Simulationsbasierte Bestimmung der zu erwartenden Maßhaltigkeit für das Blechbiegen



Datum: 19.12.2002


Autor


Berichterstatter

  • Prof. Dr.-Ing. Dr.h.c. M. Geiger
  • Prof. Dr.-Ing. M. Kleiner, Universität Dortmund

Während die Biegestadienplanung mit Hilfe von Computern gelöst werden kann, stellt die Maßhaltigkeit beim Blechbiegen eine Herausforderung dar. Insbesondere der Einfluss des Biegestadienplans auf die Maßhaltigkeit ist bisher wenig untersucht worden. In der Arbeit ist ein Verfahren beschrieben, um diesen Aspekt computerunterstützt im Rahmen der Biegestadienplanung berücksichtigen zu können Das Fertigungsergebnis beim Blechbiegen ist vielen Einflüssen unterworfen, welche die erreichbare Genauigkeit der Biegeoperation reduzieren. Hier sind unter anderem Werkstoffkennwerte, die Positioniergenauigkeit von Werkzeugmaschinen, welche die Genauigkeit des Zuschnitts beeinflusst, sowie die Handhabungsgenauigkeit durch den Bediener einer Presse zu nennen. Aus diesen Gründen sind Schwankungen in den Bearbeitungsergebnissen beim Blechbiegen unvermeidlich. Die Fehlerfortpflanzung führt dazu, das auch kleine Schwankungen im Laufe der Fertigung zu großen Abweichungen führen können.
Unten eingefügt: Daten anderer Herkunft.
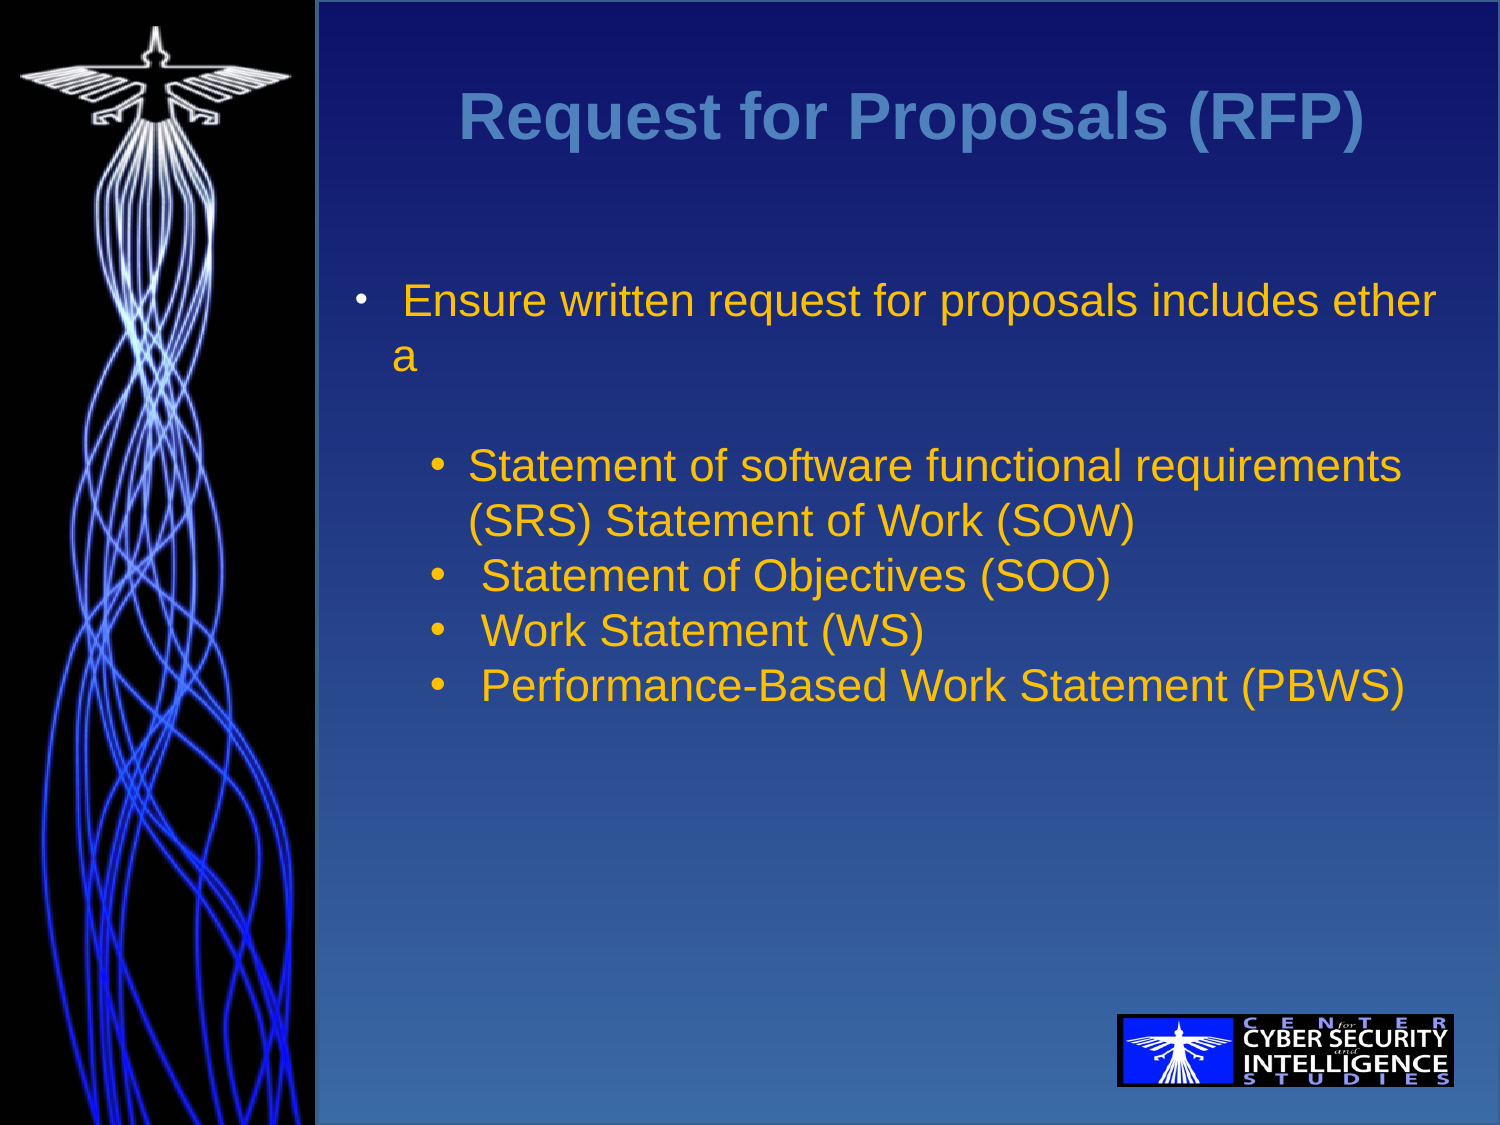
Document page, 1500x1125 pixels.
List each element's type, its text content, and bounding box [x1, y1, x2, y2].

text_box Ensure written request for proposals includes ether a Statement of software functional requirements (SRS) Statement of Work (SOW) Statement of Objectives (SOO) Work Statement (WS) Performance-Based Work Statement (PBWS) [338, 262, 1463, 975]
text_box [317, 0, 1500, 1125]
title Request for Proposals (RFP) [362, 62, 1463, 163]
picture [1117, 1013, 1455, 1087]
picture [0, 0, 316, 1125]
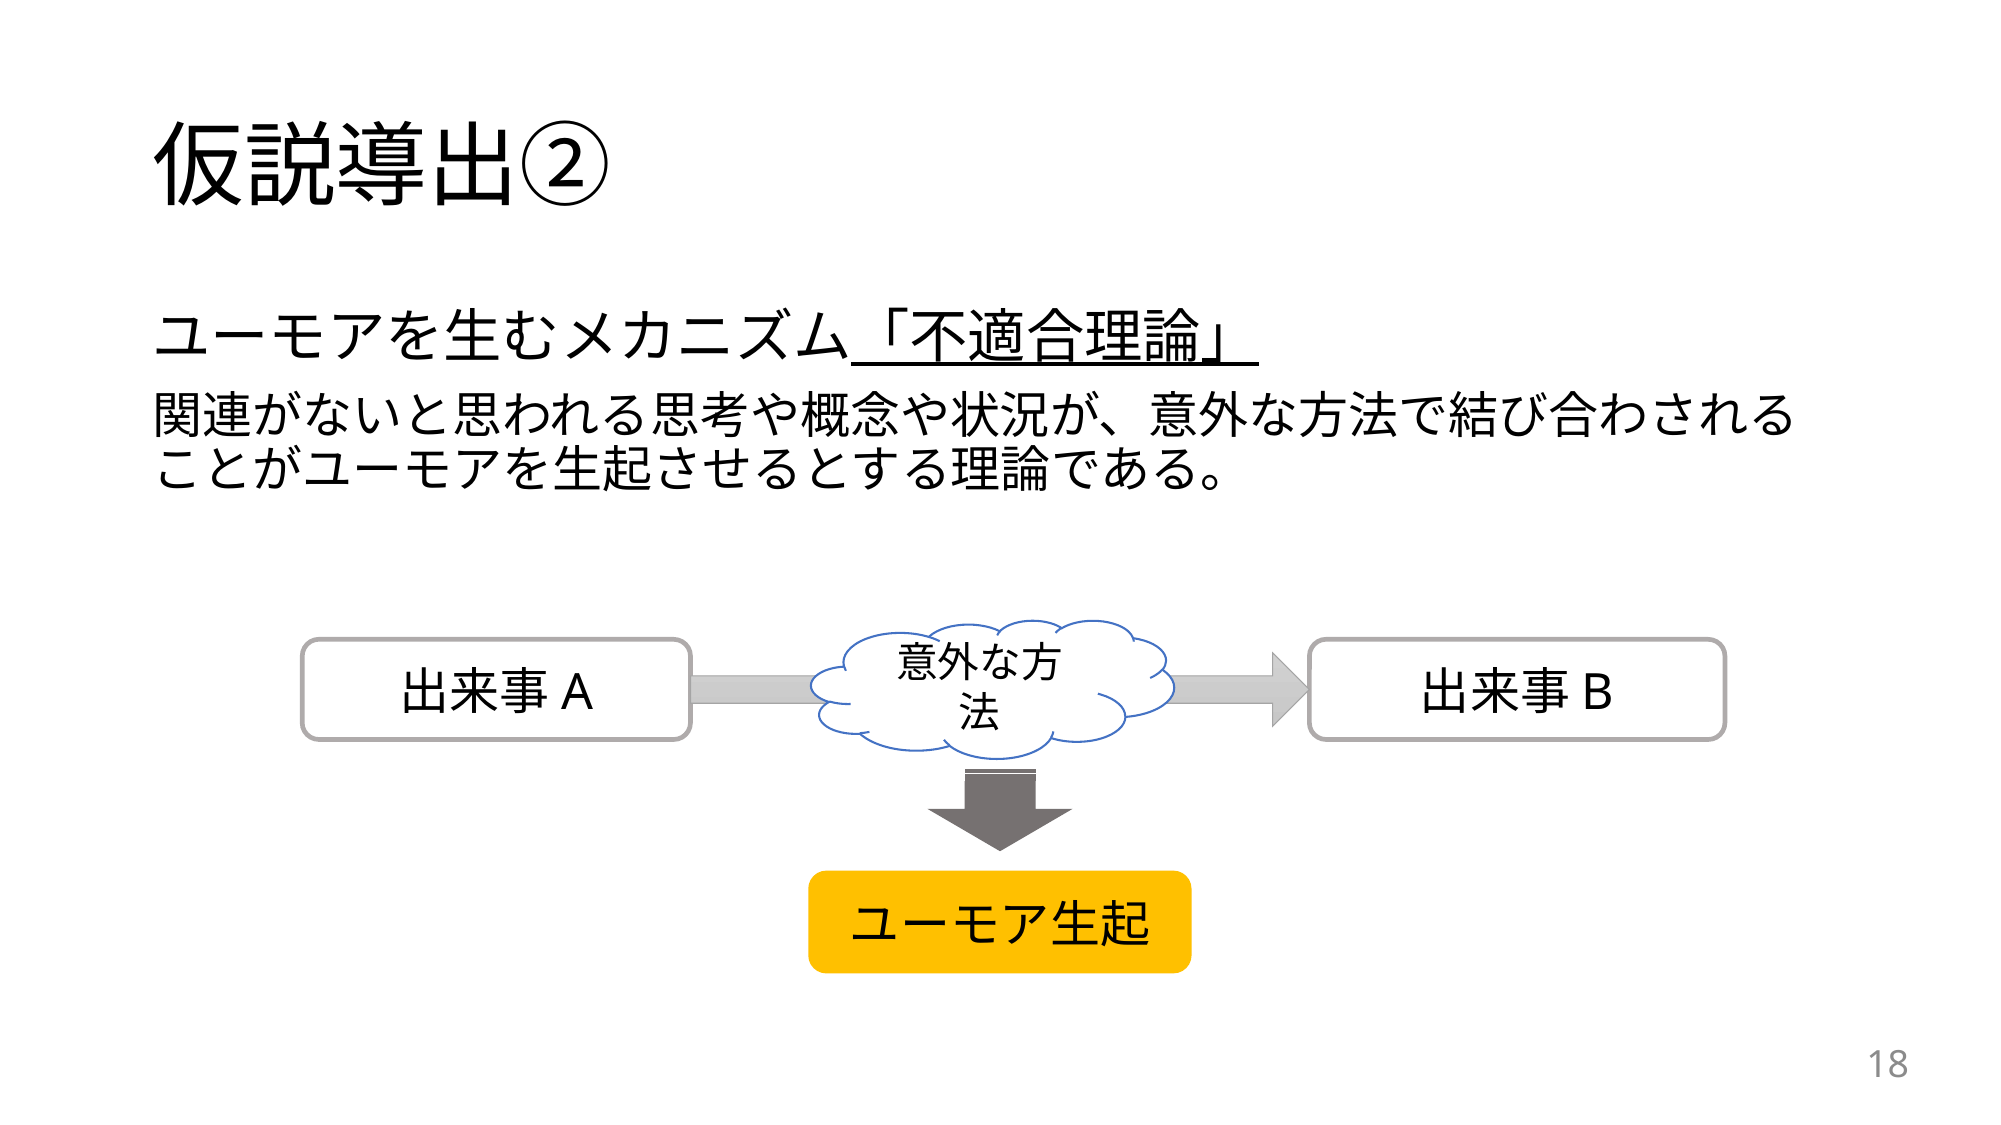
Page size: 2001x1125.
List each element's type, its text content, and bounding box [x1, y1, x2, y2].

slide_number 18 [1474, 1035, 1925, 1096]
title 仮説導出② [137, 59, 1863, 278]
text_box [302, 620, 1725, 759]
list ユーモアを生むメカニズム「不適合理論」 関連がないと思われる思考や概念や状況が、意外な方法で結び合わされることがユーモアを生起させるとする理論である。 [137, 299, 1863, 1014]
text_box ユーモア生起 [808, 870, 1192, 974]
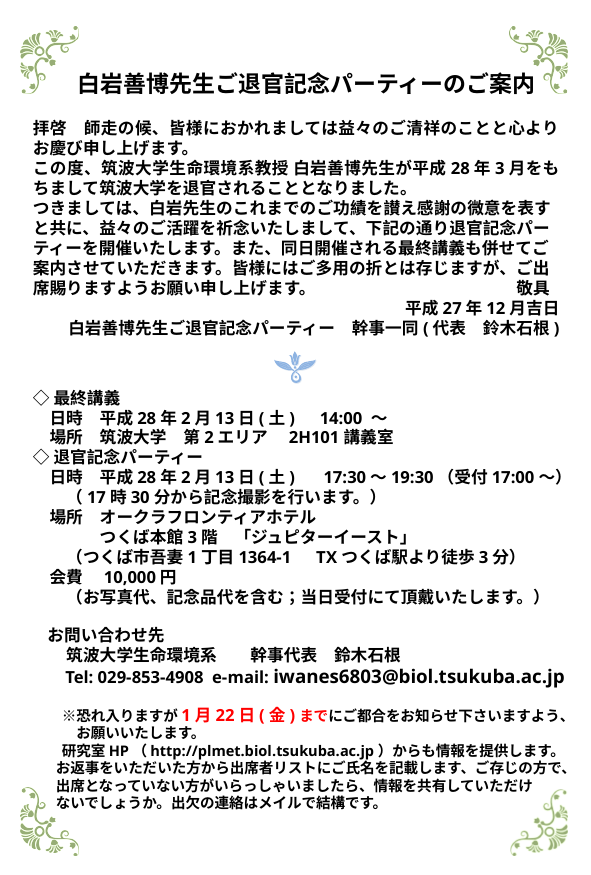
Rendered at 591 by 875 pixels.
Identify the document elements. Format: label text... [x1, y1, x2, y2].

picture [20, 787, 80, 857]
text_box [274, 351, 317, 384]
picture [510, 789, 568, 857]
picture [20, 26, 80, 95]
picture [509, 26, 568, 95]
text_box 白岩善博先生ご退官記念パーティーのご案内 拝啓 師走の候、皆様におかれましては益々のご清祥のことと心よりお慶び申し上げます。 この度、筑波大学生命環境系教授 白岩善博先生が平成28年3月をもちまして筑波大学を退官されることとなりました。 つきましては、白岩先生のこれまでのご功績を讃え感謝の微意を表すと共に、益々のご活躍を祈念いたしまして、下記の通り退官記念パーティーを開催いたします。また、同日開催される最終講義も併せてご案内させていただきます。皆様にはご多用の折とは存じますが、ご出席賜りますようお願い申し上げます。 敬具 平成27年12月吉日 白岩善博先生ご退官記念パーティー 幹事一同(代表 鈴木石根) ◇最終講義 日時 平成28年2月13日(土) 14:00 〜 場所 筑波大学 第2エリア 2H101講義室 ◇退官記念パーティー 日時 平成28年2月13日(土) 17:30～19:30（受付17:00～） （17時30分から記念撮影を行います。） 場所 オークラフロンティアホテル つくば本館3階 「ジュピターイースト」 （つくば市吾妻1丁目1364-1 TXつくば駅より徒歩3分） 会費 10,000円 （お写真代、記念品代を含む；当日受付にて頂戴いたします。） お問い合わせ先 筑波大学生命環境系 幹事代表 鈴木石根 Tel: 029-853-4908 e-mail: iwanes6803@biol.tsukuba.ac.jp ※恐れ入りますが1月22日(金)までにご都合をお知らせ下さいますよう、 お願いいたします。 研究室HP（http://plmet.biol.tsukuba.ac.jp）からも情報を提供します。 お返事をいただいた方から出席者リストにご氏名を記載します、ご存じの方で、 出席となっていない方がいらっしゃいましたら、情報を共有していただけ ないでしょうか。出欠の連絡はメイルで結構です。 [20, 68, 591, 828]
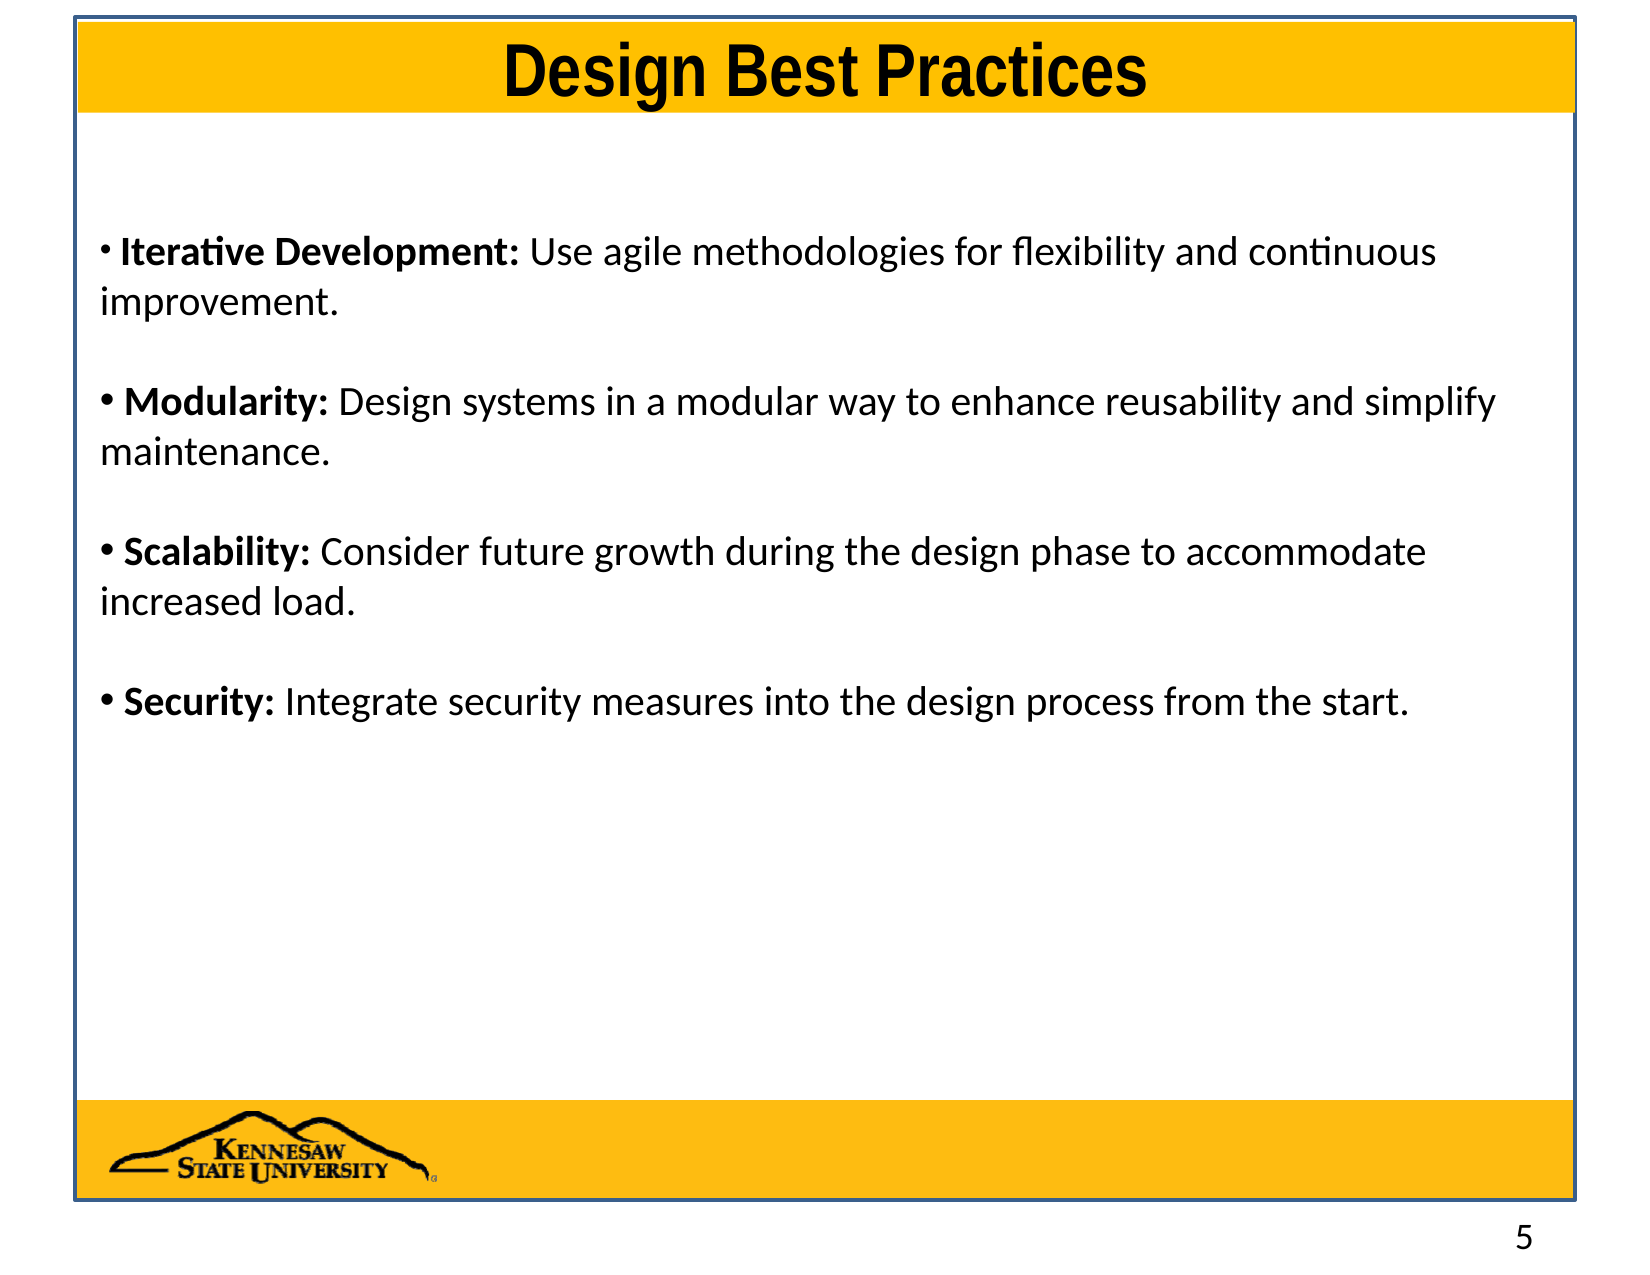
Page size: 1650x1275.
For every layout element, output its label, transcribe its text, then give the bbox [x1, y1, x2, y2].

Durch Verwendung empirischer Daten, in denen die auftretenden Abweichungen in zwei Klassen unterschieden werden - Winkelabweichungen und Abweichungen in der Positionierung - wird in der Arbeit die zu erwartende Maßhaltigkeit für einen Biegestadienplan und eine Maschinenzuordnung mit Hilfe der Monte-Carlo Simulation bestimmt. Die Fehlerfortpflanzung wird implizit nachgebildet, indem für jeden Umformschritt die Position der Biegekante in Abhängigkeit von der bis dahin erzeugten Geometrie bestimmt wird. Die Simulationsergebnisse werden in Fähigkeitsindizes zusammengefasst. Hiermit kann das in der Biegestadienplanung vorhandene Potential zur Verbesserung der Maßhaltigkeit beim Blechbiegen simulationsgestützt erschlossen werden.